Brendan M.: It’s going to depend, and I think that’s why you want to consider it in the context of all these other savings decisions, because it may be the kind of situation where you want to lower the percentage going towards another one of your savings plan. You might want to lower the contribution rate for the first half of 2019 to the 401(k), to refill the emergency bucket, if you can’t rearrange other parts of your cash flow to make it happen. Because you don’t want to set up a goal to refill your emergency fund and figure out that, do the math, it’s going to take me two years to refill this.
That’s not a great plan because what happens if between now and those two years, something changes? I think refilling the emergency fund, if it has been diminished, should be a top priority to tackle right away. If it means sacrificing in other areas, whether it be spending or other savings area that you have, I think that makes a lot of sense to me at least.
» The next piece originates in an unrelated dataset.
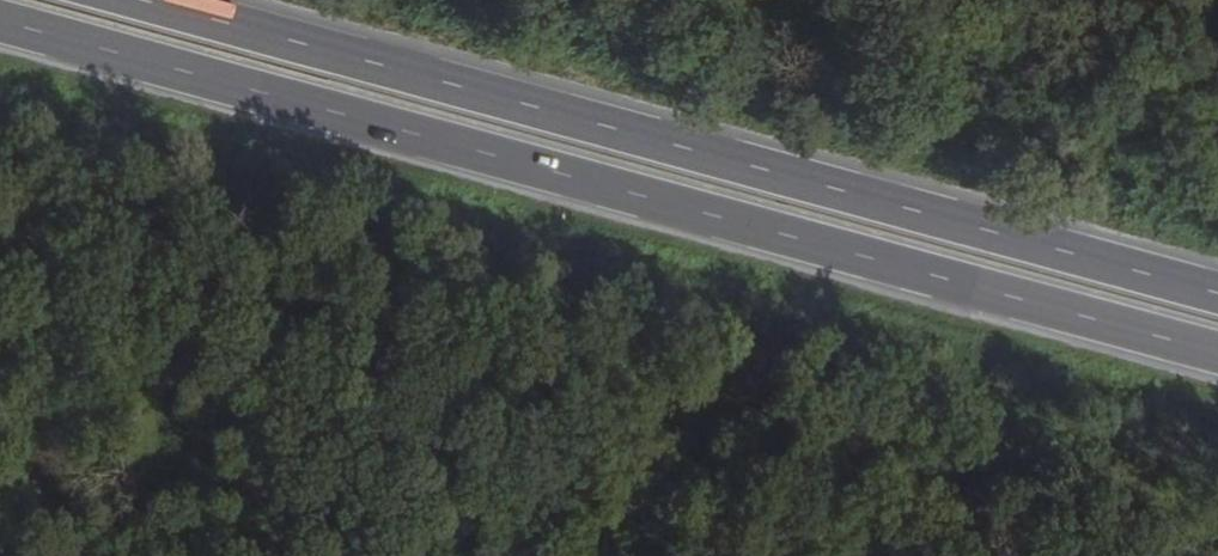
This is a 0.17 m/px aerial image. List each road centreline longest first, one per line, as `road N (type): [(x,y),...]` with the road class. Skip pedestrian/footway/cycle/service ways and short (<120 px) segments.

Tom Mullooly: Let’s say you’ve been putting money into retirement accounts, and you have an emergency account, and you have money going into savings and/or investment, what’s left?
Brendan M.: At that point, I think you’re onto the spending aspect of things, and obviously there’s going to be more important parts of spending than others, like your mortgage or your rent, and bills and any debts that you’re paying down, student loans, things like that. But you can prioritize these spending categories.
Again, probably good to look at it in terms of percentage terms of your income. That can be eye-opening. “Wow, I spend X percentage of my income as just discretionary, fun stuff every month.” It’s important to have that part of your plan defined so that it doesn’t get crazy or out of hand, or you’re not doing any of it and you’re living too frugally and you don’t need to.
But I’m of the belief that if you’re doing all these things right, that we’ve discussed down the list here, that if you are spending what is left over after you’re doing all those things you just said, that’s not the end of the world. I think that that’s okay.
Tom Mullooly: I think it’s completely okay, and I don’t think that folks should beat themselves up if they’re doing all the other things. I think the biggest takeaway for me is a reminder at the beginning of every year, you’ve got to pay yourself first. No one else is going to do it for you. If you don’t take care of your savings and retirement, no one’s going to do it for you. I wouldn’t rely on social security to bail you out.
Brendan M.: So, there’s no magic to doing this in January. It’s convenient, because New Year, everybody seems to be in this kind of a mode, but really, you can do this kind of a checkup at any point throughout the year. It just happens to be convenient right now, especially because you’re just starting over fresh with taxable income for a New Year, so if you’re starting with something like tax withholdings, could be as good a time as any to take a look at that.
Tom Mullooly: Good stuff from Brendan. Thank you very much for that. That’s going to wrap up episode number 239. Thanks for listening and we will catch you on the next one.